Stored items:

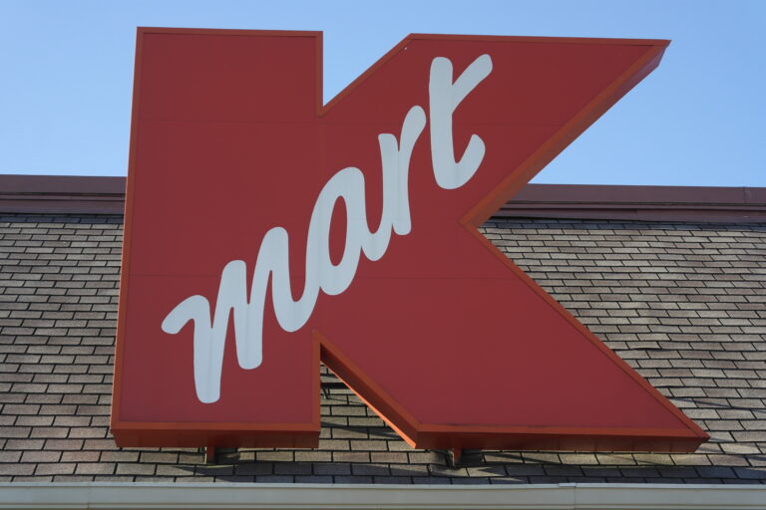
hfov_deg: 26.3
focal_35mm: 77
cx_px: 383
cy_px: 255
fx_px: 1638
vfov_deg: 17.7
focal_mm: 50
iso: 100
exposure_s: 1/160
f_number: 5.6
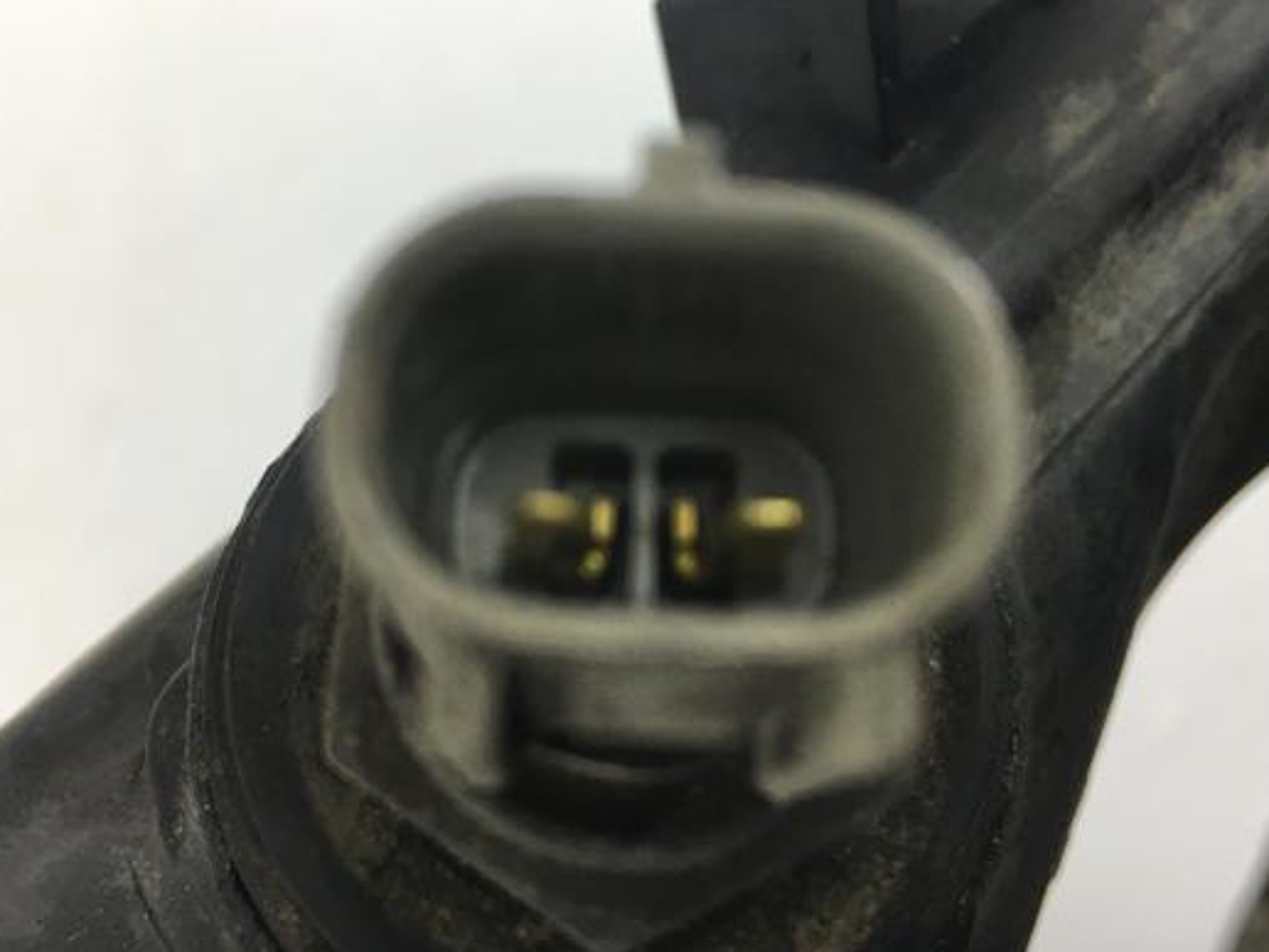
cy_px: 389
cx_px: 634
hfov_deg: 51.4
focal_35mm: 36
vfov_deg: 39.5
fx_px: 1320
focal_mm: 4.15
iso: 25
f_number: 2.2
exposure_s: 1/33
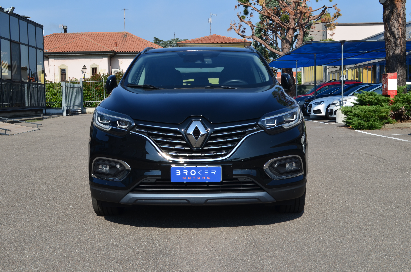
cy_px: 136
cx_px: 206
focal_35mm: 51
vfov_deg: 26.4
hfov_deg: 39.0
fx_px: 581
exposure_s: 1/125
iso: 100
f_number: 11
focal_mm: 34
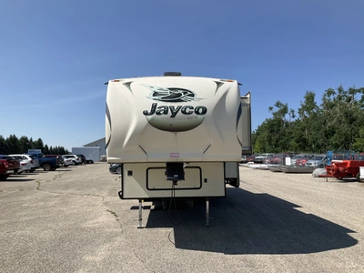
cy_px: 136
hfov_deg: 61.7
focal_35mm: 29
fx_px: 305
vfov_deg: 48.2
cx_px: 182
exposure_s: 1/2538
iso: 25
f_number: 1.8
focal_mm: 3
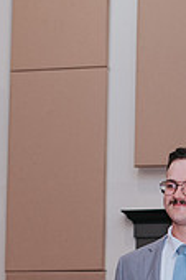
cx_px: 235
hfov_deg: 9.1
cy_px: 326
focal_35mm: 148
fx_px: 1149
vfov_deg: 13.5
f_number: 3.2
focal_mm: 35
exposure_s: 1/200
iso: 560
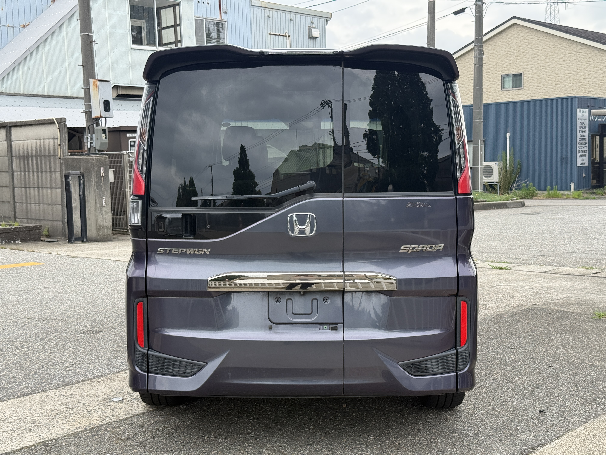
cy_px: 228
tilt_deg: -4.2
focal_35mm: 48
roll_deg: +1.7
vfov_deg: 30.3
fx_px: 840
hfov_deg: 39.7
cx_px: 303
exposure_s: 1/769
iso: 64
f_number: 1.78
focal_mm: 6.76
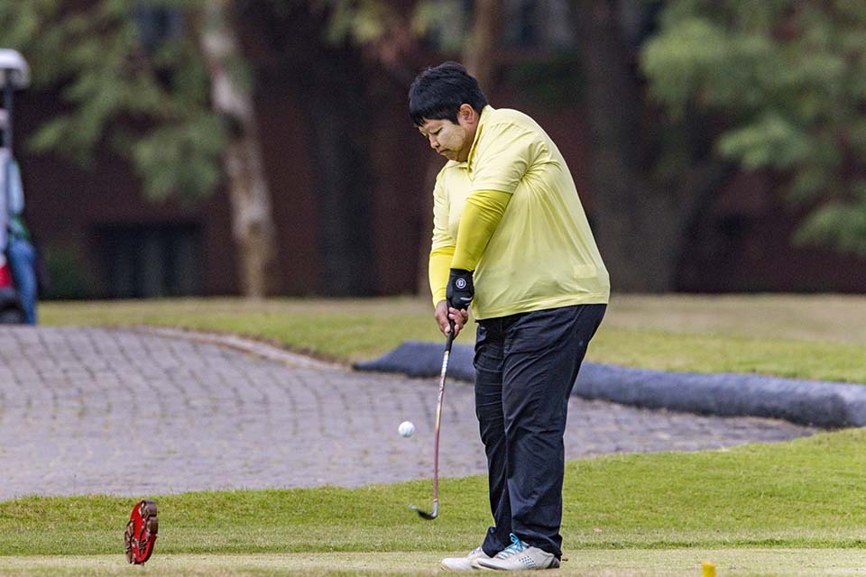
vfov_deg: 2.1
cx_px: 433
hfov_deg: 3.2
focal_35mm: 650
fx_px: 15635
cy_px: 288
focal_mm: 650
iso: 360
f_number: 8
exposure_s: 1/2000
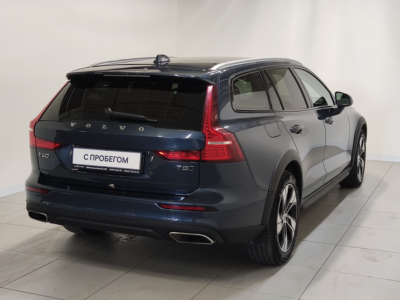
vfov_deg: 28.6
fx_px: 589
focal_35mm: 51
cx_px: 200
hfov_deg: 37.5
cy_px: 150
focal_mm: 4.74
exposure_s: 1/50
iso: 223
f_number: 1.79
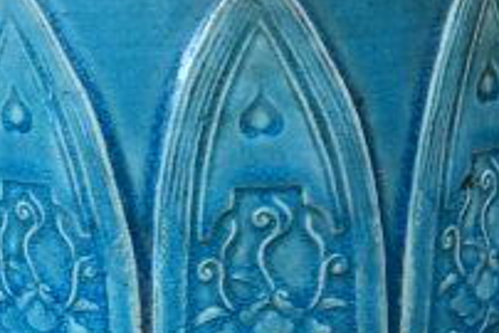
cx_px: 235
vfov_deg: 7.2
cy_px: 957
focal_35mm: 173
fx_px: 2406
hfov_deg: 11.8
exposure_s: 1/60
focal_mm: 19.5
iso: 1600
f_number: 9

...

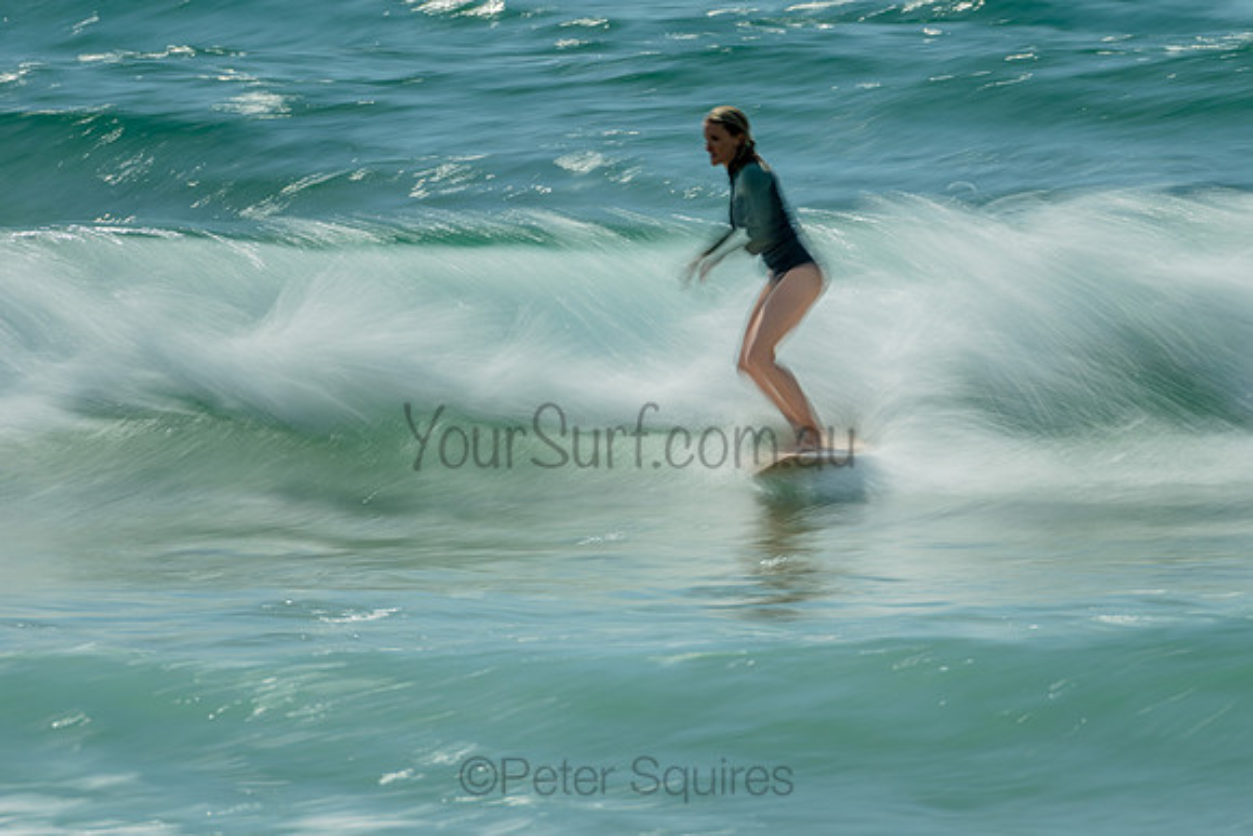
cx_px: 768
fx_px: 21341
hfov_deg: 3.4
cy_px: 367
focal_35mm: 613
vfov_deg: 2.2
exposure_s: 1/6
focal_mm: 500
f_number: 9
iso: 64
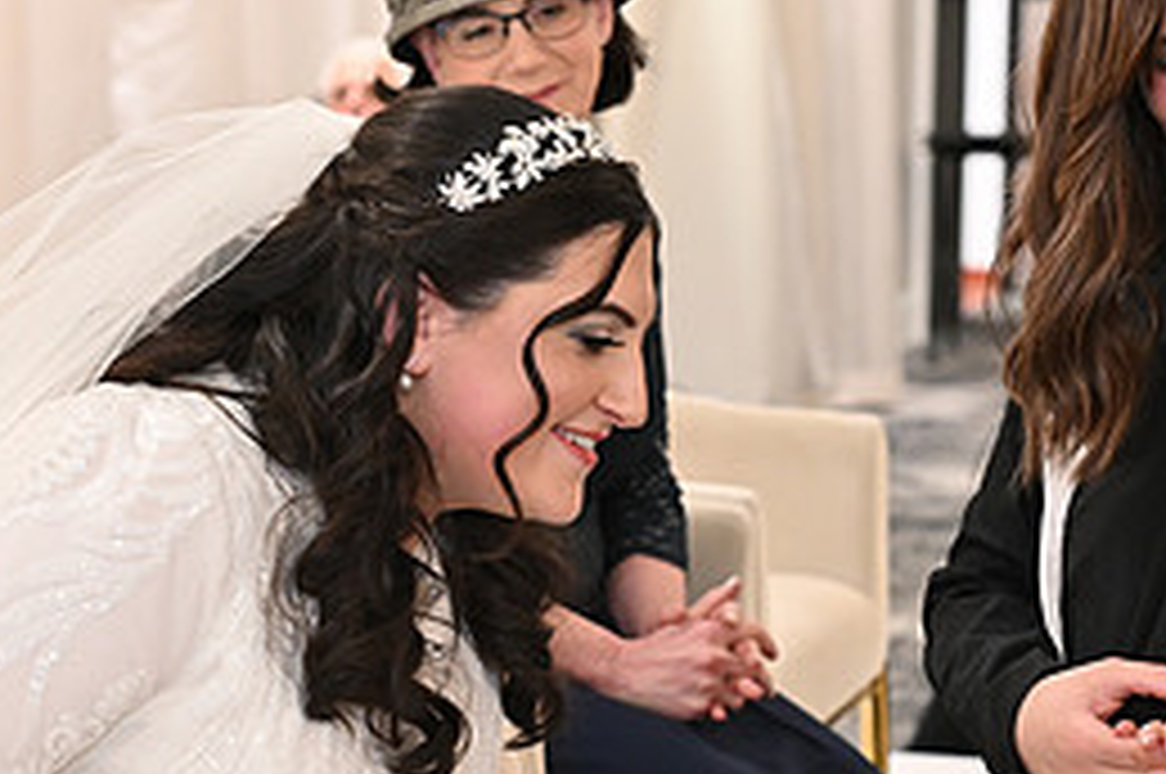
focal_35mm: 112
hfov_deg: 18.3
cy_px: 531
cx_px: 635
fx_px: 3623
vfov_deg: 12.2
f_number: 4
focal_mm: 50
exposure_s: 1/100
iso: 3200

PROBLEM DESCRIPTION: Could you repeat, exactly, only the lines above starting at the one that has "hfov_deg: 26.3" and stopping after the one that has "exposure_s: 1/2538", without the pictures?

OUTPUT OF THE TASK:
hfov_deg: 26.3
focal_35mm: 77
cx_px: 383
cy_px: 255
fx_px: 1638
vfov_deg: 17.7
focal_mm: 50
iso: 100
exposure_s: 1/160
f_number: 5.6
cy_px: 389
cx_px: 634
hfov_deg: 51.4
focal_35mm: 36
vfov_deg: 39.5
fx_px: 1320
focal_mm: 4.15
iso: 25
f_number: 2.2
exposure_s: 1/33
cy_px: 136
cx_px: 206
focal_35mm: 51
vfov_deg: 26.4
hfov_deg: 39.0
fx_px: 581
exposure_s: 1/125
iso: 100
f_number: 11
focal_mm: 34
cy_px: 136
hfov_deg: 61.7
focal_35mm: 29
fx_px: 305
vfov_deg: 48.2
cx_px: 182
exposure_s: 1/2538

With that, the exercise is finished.